Some merit-based scholarships require full-time enrollment, but you should research the available scholarships at your school to determine if you could be eligible. You can also try reaching out to the financial aid or admission office to ask if there are additional financial aid opportunities for part-time students.

Recommended: How to write a financial aid appeal letter

Federal Aid and the FAFSA

When it comes to filling out the FAFSA, the process for part-time students is the same as for full-time students. You’ll need to fill out the FAFSA before the deadline to qualify for federal aid. Remember, you should fill it out earlier if your school has an earlier deadline.

Part-time students are eligible for all of the same federal aid opportunities as full-time students, although the amounts they qualify for decrease proportionally with the number of hours they enroll in. These opportunities include direct subsidized and unsubsidized loans, Direct PLUS loans, and the Pell Grant

Your Pell Grant award amount is partially determined by the number of credit hours you enroll in. Students are classified into one of four categories: Full-time, three-quarter-time, half-time, or less-than-half-time. 

Your federal aid should end up awarding you the same amount at the end of your studies as if you had enrolled full-time. Although it awards less per semester, part-time students remain enrolled for a higher number of semesters. Therefore, they usually will receive the same amount of aid.

See also: How to apply for student loans: federal and private

Work study

As a part-time student, you may have additional time that you could spend working to help pay for your education. Most colleges offer work-study opportunities for eligible students. These opportunities often come with the added benefit of providing valuable work experience, and potentially building relationships with professors. If you are curious about work study, reach out to your financial aid office about opportunities.

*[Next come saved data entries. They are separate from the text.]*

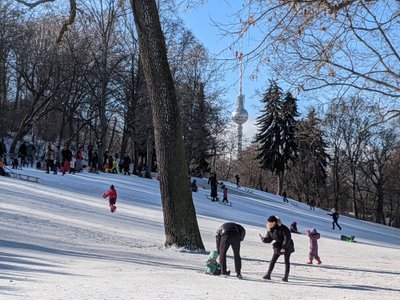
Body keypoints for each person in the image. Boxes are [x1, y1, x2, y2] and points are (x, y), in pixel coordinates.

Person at [260, 215, 295, 282]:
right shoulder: (270, 229)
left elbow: (287, 238)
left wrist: (284, 247)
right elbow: (269, 239)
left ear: (274, 222)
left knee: (286, 261)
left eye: (270, 222)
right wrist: (264, 239)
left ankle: (286, 277)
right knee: (273, 260)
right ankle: (268, 274)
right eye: (268, 222)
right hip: (278, 245)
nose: (268, 223)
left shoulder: (283, 228)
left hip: (288, 245)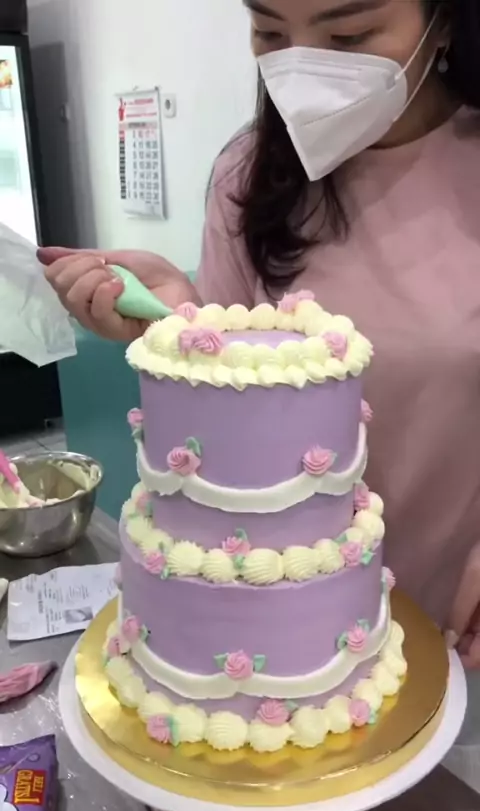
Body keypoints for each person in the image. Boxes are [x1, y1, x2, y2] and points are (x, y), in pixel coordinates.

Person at [40, 0, 480, 665]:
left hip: (456, 621)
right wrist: (179, 321)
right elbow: (233, 413)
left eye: (349, 34)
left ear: (443, 20)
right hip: (285, 649)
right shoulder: (247, 177)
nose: (302, 64)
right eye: (269, 31)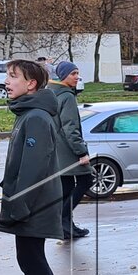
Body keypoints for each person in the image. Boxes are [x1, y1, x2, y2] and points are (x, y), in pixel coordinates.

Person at [0, 58, 72, 275]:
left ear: (31, 84)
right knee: (34, 256)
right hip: (33, 200)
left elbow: (34, 167)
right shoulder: (29, 113)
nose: (7, 81)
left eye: (13, 76)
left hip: (34, 202)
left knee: (29, 258)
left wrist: (19, 203)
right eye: (7, 75)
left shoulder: (37, 117)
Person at [49, 59, 92, 241]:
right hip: (68, 151)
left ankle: (67, 225)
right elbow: (70, 127)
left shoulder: (52, 93)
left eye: (77, 73)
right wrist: (81, 152)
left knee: (66, 187)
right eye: (73, 74)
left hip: (56, 149)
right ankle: (61, 220)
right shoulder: (66, 96)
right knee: (86, 181)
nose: (77, 77)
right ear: (63, 75)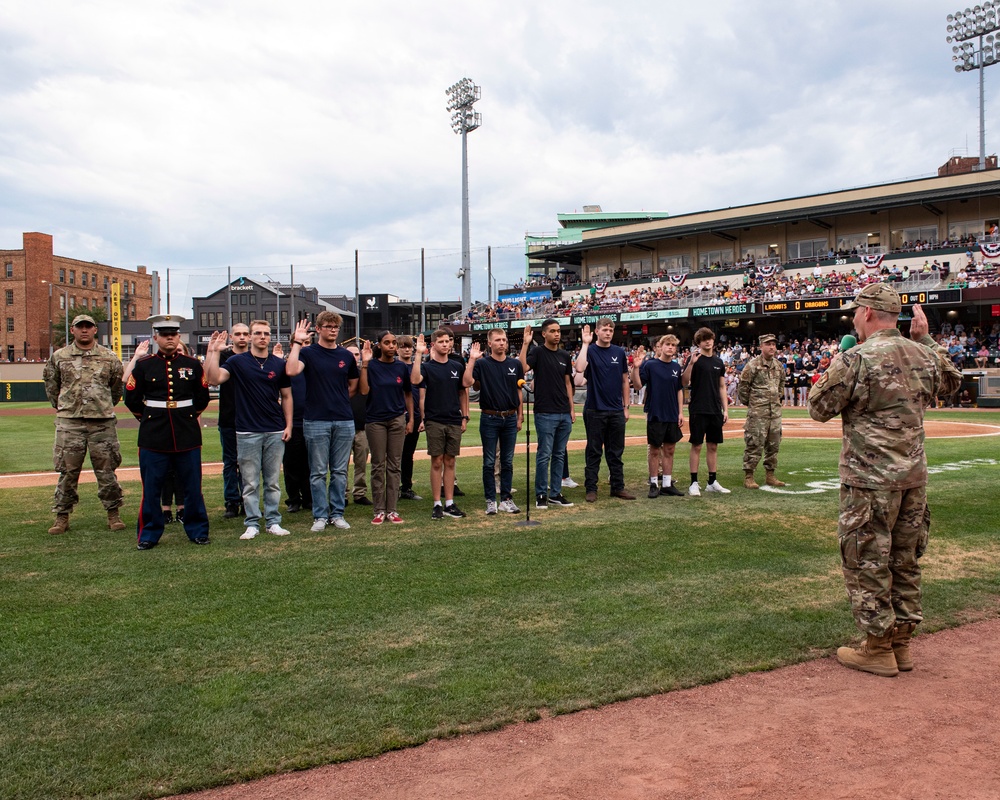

Also read: Is work study worth it?

Private scholarships

Part-time students should also look for private scholarships.  Your life story will make you stand out from others so look for scholarships that cater to your specific situation. Check out our scholarship lists that may be relevant to you: Moms, Online, NonTraditional, and Adults.

Student loans

An estimated 34% of students depend on student loans to pay for college. Part-time students are eligible for many of the same student loans as full-time students. Although your total eligible amount may vary, you can take advantage of many federal programs. These include Stafford Loans and Parent PLUS Loans. Additionally, you can take out private loans. Although their interest rates and repayment options are generally less favorable than federal programs, they can bridge your financial aid gap and make college a reality for you.